From the line that contains "- Regularly rotate client secrets" to the last line of the records below, retype each line exactly; leave out everything else.

*** Opening of AVAILABLE DATA ***

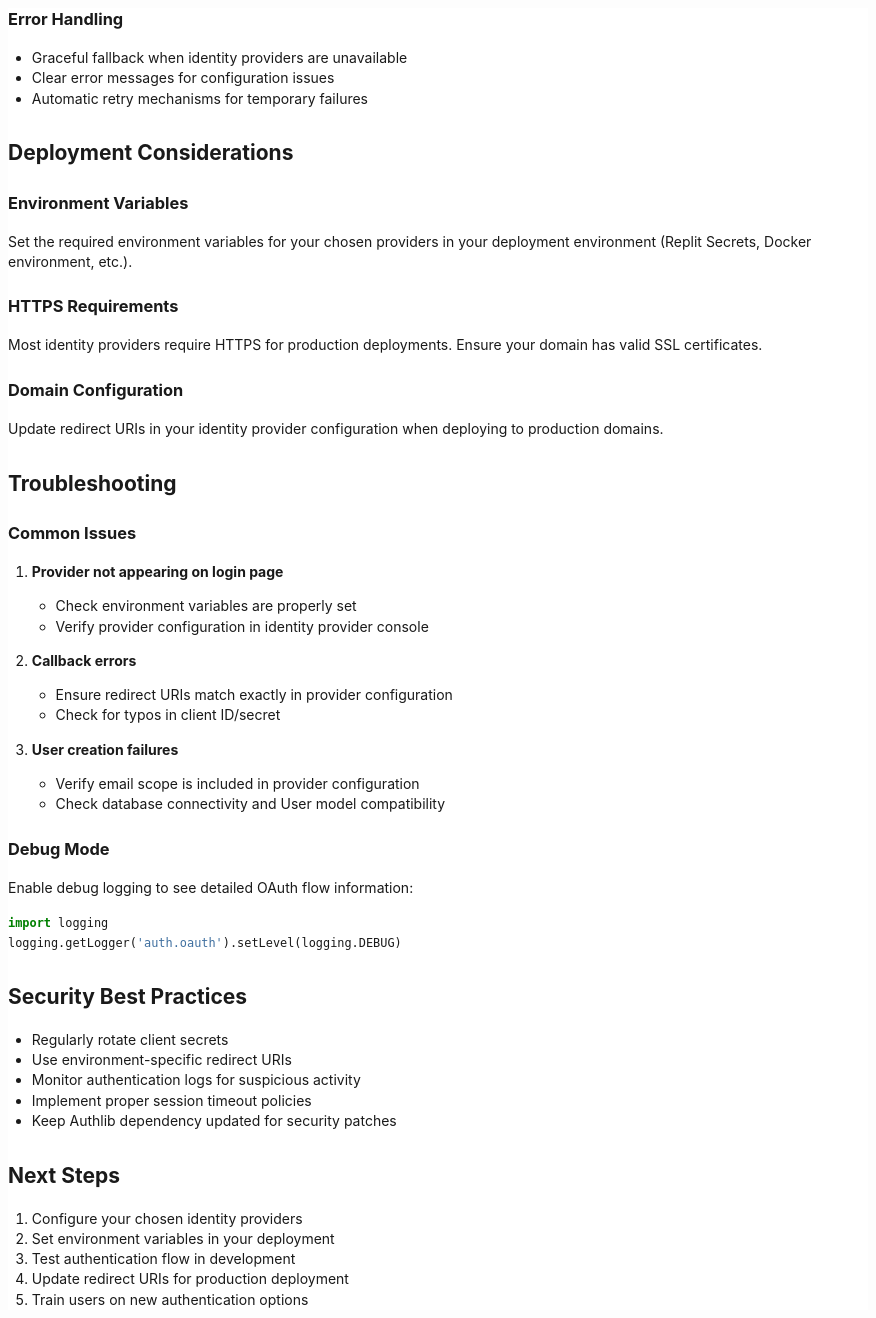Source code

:### Error Handling
- Graceful fallback when identity providers are unavailable
- Clear error messages for configuration issues
- Automatic retry mechanisms for temporary failures

## Deployment Considerations

### Environment Variables
Set the required environment variables for your chosen providers in your deployment environment (Replit Secrets, Docker environment, etc.).

### HTTPS Requirements
Most identity providers require HTTPS for production deployments. Ensure your domain has valid SSL certificates.

### Domain Configuration
Update redirect URIs in your identity provider configuration when deploying to production domains.

## Troubleshooting

### Common Issues
1. **Provider not appearing on login page**
   - Check environment variables are properly set
   - Verify provider configuration in identity provider console

2. **Callback errors**
   - Ensure redirect URIs match exactly in provider configuration
   - Check for typos in client ID/secret

3. **User creation failures**
   - Verify email scope is included in provider configuration
   - Check database connectivity and User model compatibility

### Debug Mode
Enable debug logging to see detailed OAuth flow information:
```python
import logging
logging.getLogger('auth.oauth').setLevel(logging.DEBUG)
```

## Security Best Practices
- Regularly rotate client secrets
- Use environment-specific redirect URIs
- Monitor authentication logs for suspicious activity
- Implement proper session timeout policies
- Keep Authlib dependency updated for security patches

## Next Steps
1. Configure your chosen identity providers
2. Set environment variables in your deployment
3. Test authentication flow in development
4. Update redirect URIs for production deployment
5. Train users on new authentication options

*** Close of AVAILABLE DATA ***

» **SOLVED EXERCISE**
- Regularly rotate client secrets
- Use environment-specific redirect URIs
- Monitor authentication logs for suspicious activity
- Implement proper session timeout policies
- Keep Authlib dependency updated for security patches

## Next Steps
1. Configure your chosen identity providers
2. Set environment variables in your deployment
3. Test authentication flow in development
4. Update redirect URIs for production deployment
5. Train users on new authentication options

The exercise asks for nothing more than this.